Denver artists strive to boost city’s cultural scene with new media-arts venue

Popular underground art spaces like Rhinoceropolis and Glob that have incubated up-and-coming Denver artists will be torn down over the next couple years and replaced with condos and trendy shopping complexes.

It can be tough for do-it-yourself cultural venues to survive in a city with rising rents and a weed industry that’s taking over warehouses where bands once wailed and video art flickered on plaster walls.

That isn’t stopping artists Christina Battle and Adán de la Garza from trying to find a permanent home for their nomadic microcinema, Nothing to See Here.

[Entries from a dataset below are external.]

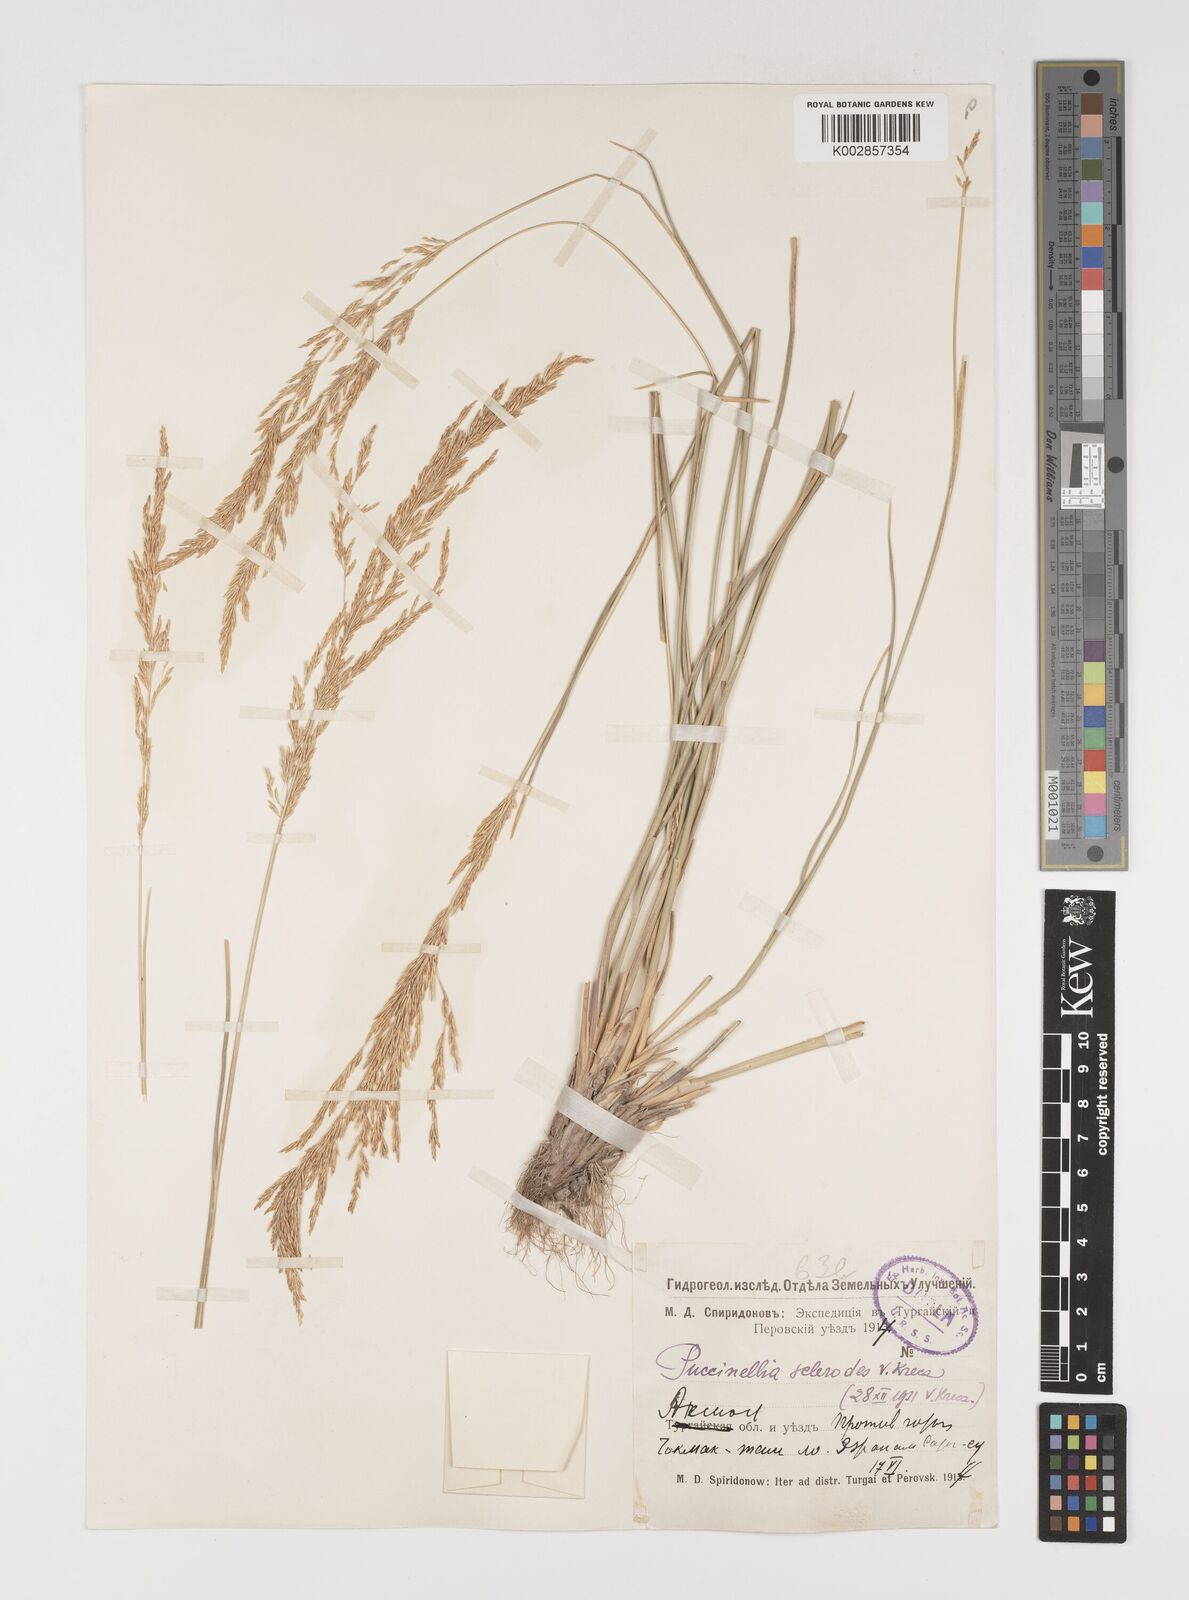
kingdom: Plantae
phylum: Tracheophyta
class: Liliopsida
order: Poales
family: Poaceae
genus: Puccinellia
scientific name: Puccinellia gigantea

For more than a year and a half, the curatorial duo has showcased rare-to-experience media art including films and videos, sound, installation and performances that are smart and unpredictable, politically aggressive and decidedly anti-authoritarian.

“We’re not interested in the marketplace,” de la Garza told The Colorado Independent. Instead, he prefers conceptually based culture that can’t be bought or sold – art about ideas.

“We don’t see it enough here, and we really want to help in generating those conversations here.”

When the pair started the project in 2013, they were hopeful they could find a place to exhibit the media art that interested them. They looked at dozens of warehouse spaces, but none were affordable.

So they started organizing shows at bars, galleries and houses. They paid for everything, including artists, out of pocket and from whatever money was donated at the door. Wanting to give Denver artists international attention, Nothing to See Here toured programs across the country and to Canada, Germany and Mexico.

But, here at home, finding venues to showcase media art became progressively harder.

To keep going, they say they need to find a space and community support to pay for it. They have launched an Indiegogo campaign to raise $20,000 to pay for rent and programming.

Compared to the multi-million budgets of the Denver Art Museum and the Center for the Performing Arts, Nothing to See Here’s expenses are a pittance. But the impact of their programming on Denver has already energized what was not so long ago a lackluster media arts scene.

A permanent space would allow Nothing to See Here the ability to offer the city more of their signature programming on a regular schedule, de la Garza said.

“It would be a real game changer for us and for Denver.”